What Is SpaceX Actually Selling Here?

This is not a consumer product. Google isn’t buying rockets or satellite internet. What SpaceX appears to have built — and is now leasing access to — is a hefty data centre infrastructure, the kind of raw computing muscle that powers artificial intelligence training and large-scale cloud workloads.

The filing language, as reported by TechCrunch, makes clear this is an infrastructure access arrangement rather than a transfer of ownership. Google gets to use the hardware; SpaceX retains it. Think of it like renting warehouse space, except the warehouse is filled with some of the most powerful AI chips on the planet.

On top of that, the contract term runs from October 2026 through to June 2029. But Google’s access will begin ramping up before that, through September 2026, at a reduced fee — suggesting the full monthly rate kicks in once the arrangement reaches full capacity.

The Numbers in Context

To give a sense of scale: TechCrunch notes that the Google deal appears to cover roughly half the compute that Anthropic — the AI safety company backed by Amazon — reportedly has access to through a facility known as Colossus 1. So while this is an enormous contract, it sits within a broader picture of technology giants racing to lock down AI computing capacity wherever they can find it.

At $920 million a month, the full contract from October 2026 to June 2029 — a period of around 32 months — would amount to roughly $29.4 billion, or around £23 billion at current rates. That is an extraordinary sum, even by the standards of the companies involved.

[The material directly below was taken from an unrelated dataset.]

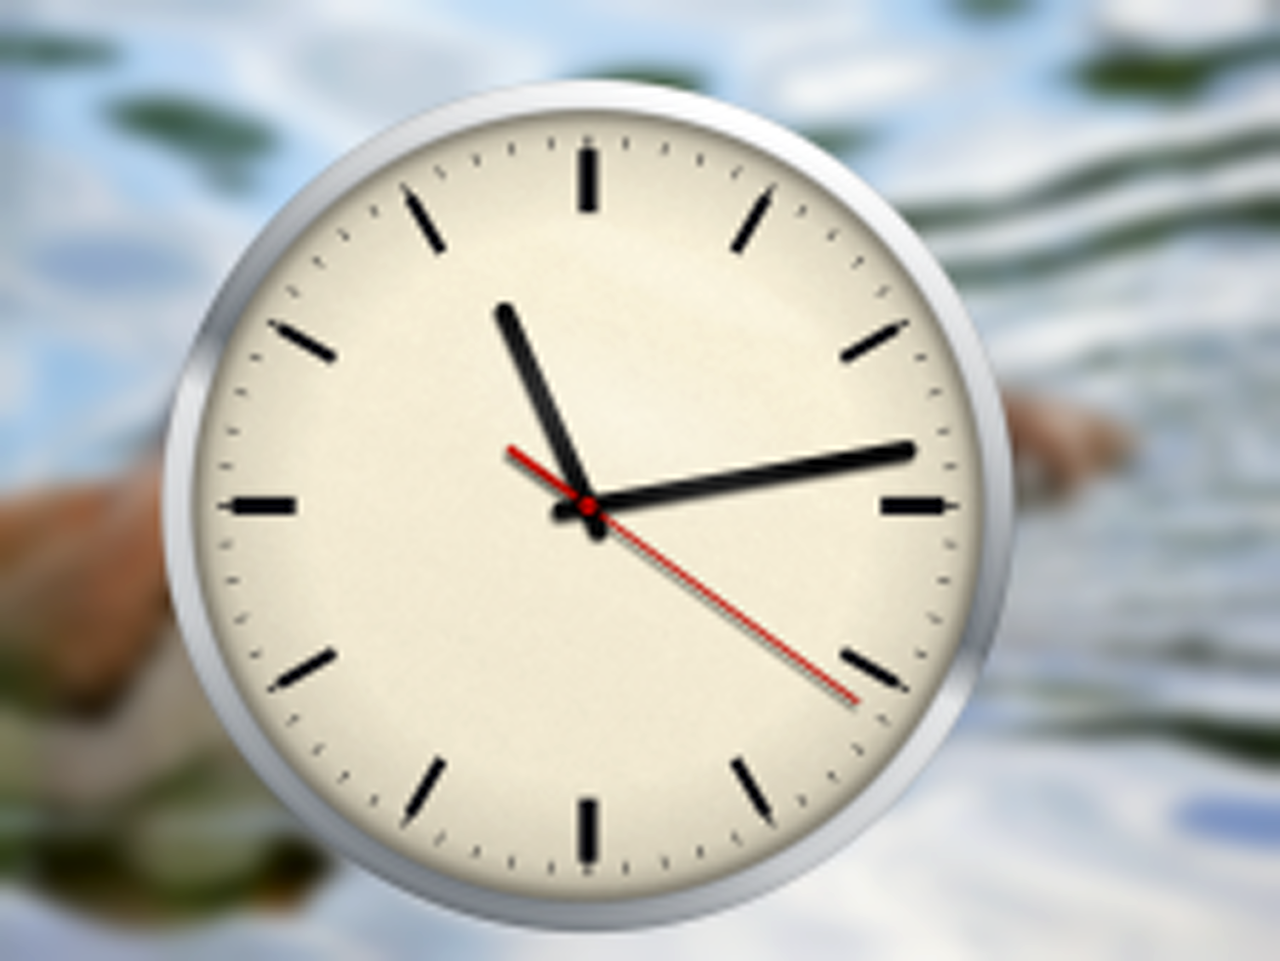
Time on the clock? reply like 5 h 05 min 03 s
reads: 11 h 13 min 21 s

And there is a get-out clause. Either party can walk away with 90 days’ notice, but only after 31 December 2026. So Google has a window to assess whether the arrangement is working before fully committing for the long haul.

Why Is Demand for AI Compute So High?

The short answer is that training and running large AI models requires staggering amounts of processing power. Companies like Google, Microsoft, Amazon, and Meta have been competing fiercely to secure NVIDIA GPU capacity — the chips that do most of the heavy lifting in AI workloads — because supply has struggled to keep pace with demand.

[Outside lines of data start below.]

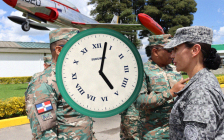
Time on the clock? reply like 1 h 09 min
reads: 5 h 03 min
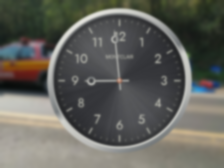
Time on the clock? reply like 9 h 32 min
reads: 8 h 59 min
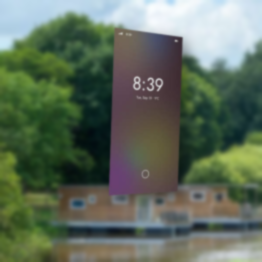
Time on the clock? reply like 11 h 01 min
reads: 8 h 39 min
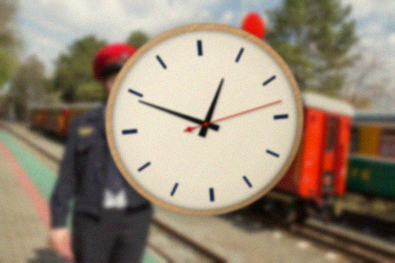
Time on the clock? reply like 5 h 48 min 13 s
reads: 12 h 49 min 13 s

SpaceX, best known for its Falcon 9 rockets and Starlink satellite internet service, has apparently been building out data centre infrastructure at a scale large enough to attract one of the world’s biggest technology companies as a paying customer. It is a notable expansion of SpaceX’s commercial operations beyond aerospace.

A Filing, Not a Press Release

It is worth being clear about how this deal came to light. SpaceX did not put out a press release announcing a landmark partnership. The details emerged through a regulatory filing — the kind of document companies are required to submit as part of financial disclosure processes, especially when preparing for a public stock offering.

That matters because regulatory filings carry legal weight. The figures disclosed in them are not marketing claims. When a company tells a regulator it has a contract worth $920 million a month, that is a statement made under formal obligations rather than a headline designed to impress.

TechCrunch’s reporting frames the deal as a commercial compute supply contract, and the filing language — as described in that reporting — supports that reading.

What This Means for Kent Residents

There is no direct impact on Kent from this deal — no local jobs, contracts, or services are involved. But for anyone in the county who uses Google products, from Search to Google Maps to Workspace tools used in local businesses and schools, this kind of infrastructure investment is part of what keeps those services running and developing. More broadly, as AI computing costs rise and major contracts like this one shape the global market, the effects tend to filter through eventually into the pricing and availability of cloud services that UK businesses and consumers rely on every day.